Con toda esta retahíla de reflexiones, querido lector, no vengo a venderte ningún libro de autoayuda. Solo que como ya te habrás dado cuenta, nada es estático y es justo en ese dinamismo donde todo se pone a prueba. Es justo en los terremotos donde se ve la calidad de las infraestructuras de los edificios que permanecen erguidos mientras los que no están preparados se derrumban. Es justo en ese movimiento y en ese cambio constante donde uno se da cuenta de que lo único que no cambia es el deseo de nuestro corazón de querer amar, pase lo que nos pase. 

También me gustaría recordarte que el simple hecho de que estés vivo, el que puedas despertarte, caminar o hasta hacerte unas tostadas, son privilegios de los que no todos pueden presumir tener en sus vidas. Que cada día que pasa, es un día que no vuelve y un día en el que no observas que vivir es extraordinario, aunque a veces no sea lo que deseamos o aunque nos traiga un sufrimiento difícil de llevar. Te animo también a que prestes especial atención y cariño a aquellos que dicen quererte con su forma de actuar contigo y que hagas todo lo posible por acoger ese amor y devolverlo como sepas, porque de las palabras casi nadie se acuerda pero quien deja huella, lo hace con acción y con su propia vida. 
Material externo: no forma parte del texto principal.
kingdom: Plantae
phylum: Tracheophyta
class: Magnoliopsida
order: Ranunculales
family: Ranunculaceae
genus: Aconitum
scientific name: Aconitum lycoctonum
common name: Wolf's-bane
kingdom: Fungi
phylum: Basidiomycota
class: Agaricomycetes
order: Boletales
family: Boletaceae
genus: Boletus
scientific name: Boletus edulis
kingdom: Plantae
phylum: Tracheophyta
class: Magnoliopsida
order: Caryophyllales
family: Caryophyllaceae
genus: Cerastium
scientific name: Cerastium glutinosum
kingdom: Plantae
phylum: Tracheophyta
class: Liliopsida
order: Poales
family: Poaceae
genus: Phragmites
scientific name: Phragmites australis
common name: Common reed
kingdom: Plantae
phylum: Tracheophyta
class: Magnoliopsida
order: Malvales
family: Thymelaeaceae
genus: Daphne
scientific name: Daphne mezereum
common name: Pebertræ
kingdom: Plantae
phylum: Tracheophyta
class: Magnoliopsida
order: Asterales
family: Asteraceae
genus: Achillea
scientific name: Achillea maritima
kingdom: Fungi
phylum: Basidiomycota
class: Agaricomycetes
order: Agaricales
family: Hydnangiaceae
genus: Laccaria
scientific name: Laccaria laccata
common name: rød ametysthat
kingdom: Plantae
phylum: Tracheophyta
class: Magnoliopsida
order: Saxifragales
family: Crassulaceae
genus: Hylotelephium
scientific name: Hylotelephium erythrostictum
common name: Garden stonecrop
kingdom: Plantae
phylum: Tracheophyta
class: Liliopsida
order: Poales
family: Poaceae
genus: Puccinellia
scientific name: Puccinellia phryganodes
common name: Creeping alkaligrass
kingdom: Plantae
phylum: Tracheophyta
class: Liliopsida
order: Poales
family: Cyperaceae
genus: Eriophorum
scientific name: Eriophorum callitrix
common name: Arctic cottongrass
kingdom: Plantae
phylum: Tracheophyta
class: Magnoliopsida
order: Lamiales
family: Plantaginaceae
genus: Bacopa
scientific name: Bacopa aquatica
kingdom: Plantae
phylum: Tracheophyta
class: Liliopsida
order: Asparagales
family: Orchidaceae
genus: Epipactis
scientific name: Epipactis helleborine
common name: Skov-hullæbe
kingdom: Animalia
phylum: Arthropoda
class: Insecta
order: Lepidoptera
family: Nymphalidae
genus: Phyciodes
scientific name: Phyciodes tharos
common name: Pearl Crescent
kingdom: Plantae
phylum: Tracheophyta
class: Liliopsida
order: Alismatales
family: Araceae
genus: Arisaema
Que el futuro es una ilusión de nuestra cabeza, que tiende a imaginarnos en unas situaciones que pueden no llegar a darse nunca porque puede que mañana no sigamos vivos. Por eso y por todo, te animo a que valores esa vida que ya tienes y que hace posible que existas. Y si no te apetece valorarla, también es comprensible porque a veces todo se hace bola.